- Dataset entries
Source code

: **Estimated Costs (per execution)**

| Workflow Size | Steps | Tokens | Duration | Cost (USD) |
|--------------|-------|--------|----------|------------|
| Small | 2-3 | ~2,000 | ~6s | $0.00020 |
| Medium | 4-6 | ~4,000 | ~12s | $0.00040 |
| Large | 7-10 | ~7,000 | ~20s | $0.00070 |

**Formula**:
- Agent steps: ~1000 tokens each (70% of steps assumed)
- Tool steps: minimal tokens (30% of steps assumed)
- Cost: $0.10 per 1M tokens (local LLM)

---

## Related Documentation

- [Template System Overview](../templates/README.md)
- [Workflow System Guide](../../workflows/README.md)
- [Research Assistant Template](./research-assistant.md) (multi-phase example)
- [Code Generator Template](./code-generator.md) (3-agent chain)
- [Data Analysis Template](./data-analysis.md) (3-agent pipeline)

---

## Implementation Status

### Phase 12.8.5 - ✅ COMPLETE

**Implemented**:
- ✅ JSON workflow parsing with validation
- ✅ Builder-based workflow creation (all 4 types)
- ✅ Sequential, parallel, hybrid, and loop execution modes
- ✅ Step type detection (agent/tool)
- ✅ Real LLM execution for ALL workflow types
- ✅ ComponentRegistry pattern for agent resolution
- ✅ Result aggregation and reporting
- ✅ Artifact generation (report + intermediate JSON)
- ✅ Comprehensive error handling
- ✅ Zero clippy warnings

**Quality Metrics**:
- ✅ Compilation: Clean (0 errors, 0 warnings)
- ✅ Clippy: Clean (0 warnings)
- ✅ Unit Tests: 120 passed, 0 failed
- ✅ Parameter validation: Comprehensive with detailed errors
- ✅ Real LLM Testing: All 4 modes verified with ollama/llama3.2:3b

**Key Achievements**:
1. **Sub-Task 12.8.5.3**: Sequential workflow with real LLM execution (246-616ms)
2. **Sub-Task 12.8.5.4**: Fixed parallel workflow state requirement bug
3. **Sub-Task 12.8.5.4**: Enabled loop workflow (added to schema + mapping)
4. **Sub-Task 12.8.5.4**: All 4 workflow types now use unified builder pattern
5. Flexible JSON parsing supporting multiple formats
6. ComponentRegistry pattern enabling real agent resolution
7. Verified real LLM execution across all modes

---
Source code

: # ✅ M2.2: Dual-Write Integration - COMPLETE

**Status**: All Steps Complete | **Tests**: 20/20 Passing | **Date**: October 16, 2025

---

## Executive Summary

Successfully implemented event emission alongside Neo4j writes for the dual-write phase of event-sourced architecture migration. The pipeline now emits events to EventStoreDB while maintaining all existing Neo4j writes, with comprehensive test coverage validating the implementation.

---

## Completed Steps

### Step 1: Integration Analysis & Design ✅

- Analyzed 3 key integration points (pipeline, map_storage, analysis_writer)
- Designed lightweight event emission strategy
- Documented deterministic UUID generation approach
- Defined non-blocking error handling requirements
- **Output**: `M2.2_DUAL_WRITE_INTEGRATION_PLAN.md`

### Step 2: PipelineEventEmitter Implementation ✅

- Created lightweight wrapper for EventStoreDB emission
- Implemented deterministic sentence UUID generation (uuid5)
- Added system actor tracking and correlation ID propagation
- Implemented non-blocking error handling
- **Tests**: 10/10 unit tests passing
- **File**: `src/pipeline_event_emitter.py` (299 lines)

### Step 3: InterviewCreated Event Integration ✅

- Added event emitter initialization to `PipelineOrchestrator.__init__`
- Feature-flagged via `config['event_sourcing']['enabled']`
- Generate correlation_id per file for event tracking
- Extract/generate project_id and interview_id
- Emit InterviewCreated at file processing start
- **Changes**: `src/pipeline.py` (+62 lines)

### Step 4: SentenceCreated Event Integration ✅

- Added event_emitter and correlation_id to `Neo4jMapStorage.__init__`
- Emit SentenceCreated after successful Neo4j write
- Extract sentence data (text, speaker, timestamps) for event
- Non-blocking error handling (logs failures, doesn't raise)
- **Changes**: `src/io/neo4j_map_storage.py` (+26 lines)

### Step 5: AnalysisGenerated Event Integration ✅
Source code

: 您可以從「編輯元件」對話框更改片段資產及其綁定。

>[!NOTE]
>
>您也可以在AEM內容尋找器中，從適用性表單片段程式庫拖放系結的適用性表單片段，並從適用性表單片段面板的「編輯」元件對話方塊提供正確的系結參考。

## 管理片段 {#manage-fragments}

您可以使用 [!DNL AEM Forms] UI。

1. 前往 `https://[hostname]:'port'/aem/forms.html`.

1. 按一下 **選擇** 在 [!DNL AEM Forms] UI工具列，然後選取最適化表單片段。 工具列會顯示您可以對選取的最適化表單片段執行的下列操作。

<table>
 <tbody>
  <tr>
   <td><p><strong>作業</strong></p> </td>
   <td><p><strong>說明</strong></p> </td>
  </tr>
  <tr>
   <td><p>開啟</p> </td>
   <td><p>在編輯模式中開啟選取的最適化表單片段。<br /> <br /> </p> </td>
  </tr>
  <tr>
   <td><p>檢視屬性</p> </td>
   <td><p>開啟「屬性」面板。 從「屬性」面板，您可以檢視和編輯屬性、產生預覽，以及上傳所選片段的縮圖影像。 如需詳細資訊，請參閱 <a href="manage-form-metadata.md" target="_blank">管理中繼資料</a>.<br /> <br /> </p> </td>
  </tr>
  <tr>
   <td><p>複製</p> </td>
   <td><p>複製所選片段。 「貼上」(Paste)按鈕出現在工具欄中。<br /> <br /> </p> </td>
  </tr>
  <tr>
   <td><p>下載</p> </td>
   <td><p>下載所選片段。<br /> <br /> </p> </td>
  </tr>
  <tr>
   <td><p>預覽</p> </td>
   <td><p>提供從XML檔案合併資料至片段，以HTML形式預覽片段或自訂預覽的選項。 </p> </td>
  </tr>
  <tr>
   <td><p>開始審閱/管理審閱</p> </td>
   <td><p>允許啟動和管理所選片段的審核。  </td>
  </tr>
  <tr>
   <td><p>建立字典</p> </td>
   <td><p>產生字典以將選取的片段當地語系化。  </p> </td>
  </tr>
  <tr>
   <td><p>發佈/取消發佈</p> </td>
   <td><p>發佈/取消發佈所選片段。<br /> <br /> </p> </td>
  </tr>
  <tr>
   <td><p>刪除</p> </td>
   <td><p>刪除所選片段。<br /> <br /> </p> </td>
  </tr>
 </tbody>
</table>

- Work order
Please format the stretch of the material from the line containing "## Implementation Status" through the line containing "- ✅ Zero clippy warnings", both included, as a numbered list with the blank lines left out.

- Answer box
1. ## Implementation Status
2. ### Phase 12.8.5 - ✅ COMPLETE
3. **Implemented**:
4. - ✅ JSON workflow parsing with validation
5. - ✅ Builder-based workflow creation (all 4 types)
6. - ✅ Sequential, parallel, hybrid, and loop execution modes
7. - ✅ Step type detection (agent/tool)
8. - ✅ Real LLM execution for ALL workflow types
9. - ✅ ComponentRegistry pattern for agent resolution
10. - ✅ Result aggregation and reporting
11. - ✅ Artifact generation (report + intermediate JSON)
12. - ✅ Comprehensive error handling
13. - ✅ Zero clippy warnings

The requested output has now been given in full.